輸血用血液製剤でHIV感染が疑われる事例について


.経緯等
 平成15年9月5日、後天性免疫不全症候群発生届にて感染経路として輸血が考えられるHIV感染者が報告されたとの情報を入手。同日、当該報告医が、同事例について副作用感染症報告を日本赤十字社に提出、これを受けて同社による調査が開始され、その結果が、平成15年10月30日に開催された第95回エイズ動向委員会(委員長:吉倉廣国立感染症研究所長)に報告された。

.事例
 50歳代の男性で平成15年の3月〜7月に赤血球製剤(MAP16単位)の輸血を受けた後、実施した血液検査においてHIV感染を確認(WB検査陽性)。報告医は感染経路として輸血を疑っている。

.事実関係
1) 輸血された輸血用血液製剤について
当該感染者には、8人の供血者から採血された赤血球製剤(MAP)が8本(保管検体の個別NATはいずれも陰性)投与された。
2) 他の血液製剤への影響について
投与された赤血球製剤の原料血液からは、他に新鮮凍結血漿と血漿分画製剤用の原料血漿が製造されていた。
原料血漿については流通を停止。
新鮮凍結血漿については3本が製造されており、既に他の医療機関で3名の患者に投与されていた。(他に行方不明の製剤はない。)
3) 新鮮凍結血漿の投与を受けた3名について
1名は既に原疾患により死亡
残り2名については輸血後(約6ヵ月後)の抗体検査で陰性。

.エイズ動向委員会での専門家からの意見
 記者会見では、「HIVの感染が輸血用血液製剤によるか追求すれば、患者のプライバシーに関わりうるケースである。
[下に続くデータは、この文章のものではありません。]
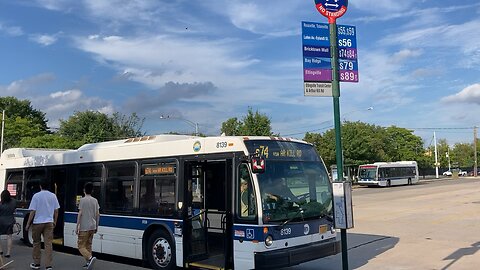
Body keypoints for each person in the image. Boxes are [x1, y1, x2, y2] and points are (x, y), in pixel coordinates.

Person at [25, 179, 60, 270]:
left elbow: (33, 211)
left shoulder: (36, 196)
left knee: (36, 243)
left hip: (37, 223)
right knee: (48, 244)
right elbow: (56, 211)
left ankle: (37, 264)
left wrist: (28, 224)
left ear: (40, 186)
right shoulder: (53, 196)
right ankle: (48, 265)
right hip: (49, 223)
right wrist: (55, 221)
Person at [76, 182, 99, 270]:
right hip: (92, 226)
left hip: (84, 227)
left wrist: (77, 226)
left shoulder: (82, 200)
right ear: (92, 190)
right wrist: (97, 226)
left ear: (84, 190)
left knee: (81, 246)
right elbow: (98, 214)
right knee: (88, 245)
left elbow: (80, 213)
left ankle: (90, 258)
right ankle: (88, 264)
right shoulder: (95, 200)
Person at [0, 190, 16, 258]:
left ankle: (0, 250)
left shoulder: (1, 204)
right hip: (10, 221)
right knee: (9, 237)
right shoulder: (13, 202)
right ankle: (8, 253)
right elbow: (15, 208)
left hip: (1, 221)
」との発言があった。

.エイズ動向委員会後の事実経過
1) 健康状態の確認を行っていた2名の受血者は、いずれも感染していなかったことが確認された。
2) 供血者の次回献血での検査については、平成17年2月16日現在、8名中5名が来訪し、感染していなかったことが確認された。

.今後の対応
 当該感染者のプライバシーの最大限尊重を徹底しつつ、引き続き調査を継続するよう指導してまいりたい。